А вот в «Гамлете», например, ничего подобного не было. На этом спектакле я снова оценила работу Лужского в «Карамазовых». Он ставил народные сцены, а Крэг — массовки, разница огромная. Лужский требовал от каждого индивидуальных проявлений, характера. Крэг в «Гамлете» задумал толпу придворных как единое существо, к тому же неодушевленное — Лесть. Как бы продолжая собой декорации — грандиозные золотые ширмы, — мы были облачены в золотые плащи и туго обтягивающие головы колпаки. Плащи давили пудовой тяжестью, неподвижно сидеть в них еще можно было, но бродить по кладбищу — что выполнять трудное гимнастическое упражнение. Все вместе рождало скуку и никакой пользы нам не давало. Меня спасал только печальный принц — Качалой, с которого я не спускала завороженных глаз. Сам Гордон Крэг — седой, с резким профилем, экстравагантный, какой-то особенный в своей непохожести на остальных людей, — казался мне более интересным, чем его спектакль. Однажды он несся большими прыжками по коридору, взмахивая длинными руками, как крыльями, и почудился мне летящим орлом. Таким и запомнился.
Не знаю отношения Крэга к Шекспиру — он к нам, разумеется, и близко не подходил, обсуждая все только со Станиславским и Качаловым, я часто видела их вместе. Вполне возможно, я чего-то не поняла в «Гамлете», чего-то недооценила. Но самым ярким воспоминанием (кроме Качалова, естественно) осталось происшествие на одном из представлений. Мы сидели в своих тяжелых одеяниях спиной к зрителям, образуя некий золотой холм у подножия трона, женщины — справа, мужчины — слева. После какой-то реплики королевы все медленно, ритмично поворачивали головы к центру, где стоял Гамлет, и таким {69} образом обе группы встречались лицами — сильно напудренными, чтобы они сливались в одно, условное.

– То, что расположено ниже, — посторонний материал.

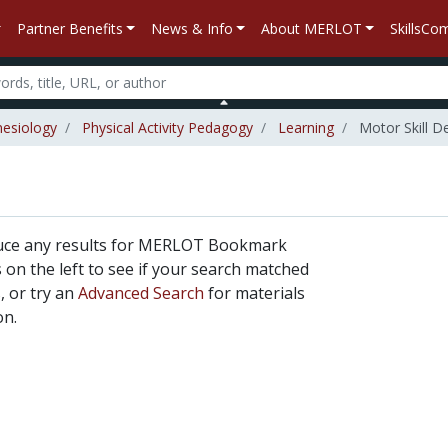
Partner Benefits
News & Info
About MERLOT
SkillsC
nesiology
Physical Activity Pedagogy
Learning
Motor Skill 
duce any results for MERLOT Bookmark
rs on the left to see if your search matched
, or try an
Advanced Search
for materials
on.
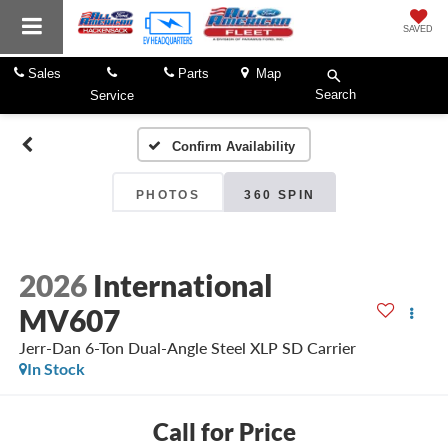
SAVED
Sales
Parts
Map
Search
Service
Confirm Availability
PHOTOS
360 SPIN
2026
International
MV607
Jerr-Dan 6-Ton Dual-Angle Steel XLP SD Carrier
In Stock
Call for Price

За общим тоном этого единого лица строго следили. Так вот, повернувшись к мужчинам, мы увидели физиономию Николая Кудрявцева, отличавшуюся совершенно круглыми, пухлыми и всегда пунцовыми щеками. На фоне мертвенно белых лиц-масок они пылали двумя факелами. Он, видно, не успел загримироваться и в спешке даже золотой колпак натянул как-то набекрень. Лицо его выражало глубокое удовлетворение тем, что все-таки он поспел к выходу и никто не заметил преступного опоздания. Благодушно скользнув глазами по нашему ряду, он задумчиво уставился на Качалова — Гамлета.
— Кудрявцев… Посмотрите на Кудрявцева… — прошипел кто-то, у кого достало сил.
И тут случился один из тех катастрофических «смехов» на сцене, который, по театральной статистике, обязательно происходил хоть раз в сезон. За ним обычно следовали поиски виновных, отчаяние, раскаяние, кара, но истребить это странно-закономерное явление оказалось невозможно. Я помню, как на «Мудреце» Городулин — Леонидов спросил: «Где Софья Владимировна?» — вместо «Марья Ивановна» и услышал в ответ: «Она в саду с Берсеневым гуляет» — Берсенев тогда играл Курчаева. Все задохнулись в паузе, неминуемо ведущей к истерике. Кто-то из артистов на сцене затеял игру с сахарницей, разрешившую всем веселиться, и даже присутствующий на сцене Станиславский, не сдержавшись, хмыкнул — обошлось без скандала. Да и сам Константин Сергеевич, выйдя однажды в «Трех сестрах» Вершининым, представился Лужскому: «Прозоров». Лужский, исполнявший роль Андрея Прозорова, ответил сдавленным голосом: «Как странно — я тоже». А руководитель «Летучей мыши» Балиев однажды даже вызвал на репетицию психиатра, чтобы тот объяснил и прекратил беспричинный смех, обуревавший Дейкарханову и Хенкина каждый раз в одном и том же месте. В этот день артисты твердо решили преодолеть себя и быть серьезными, но, увидев в зале рядом с Балиевым психиатра, зарыдали от смеха. Кончилось тем, что захохотал сам психиатр, а пьеску пришлось снять с репертуара.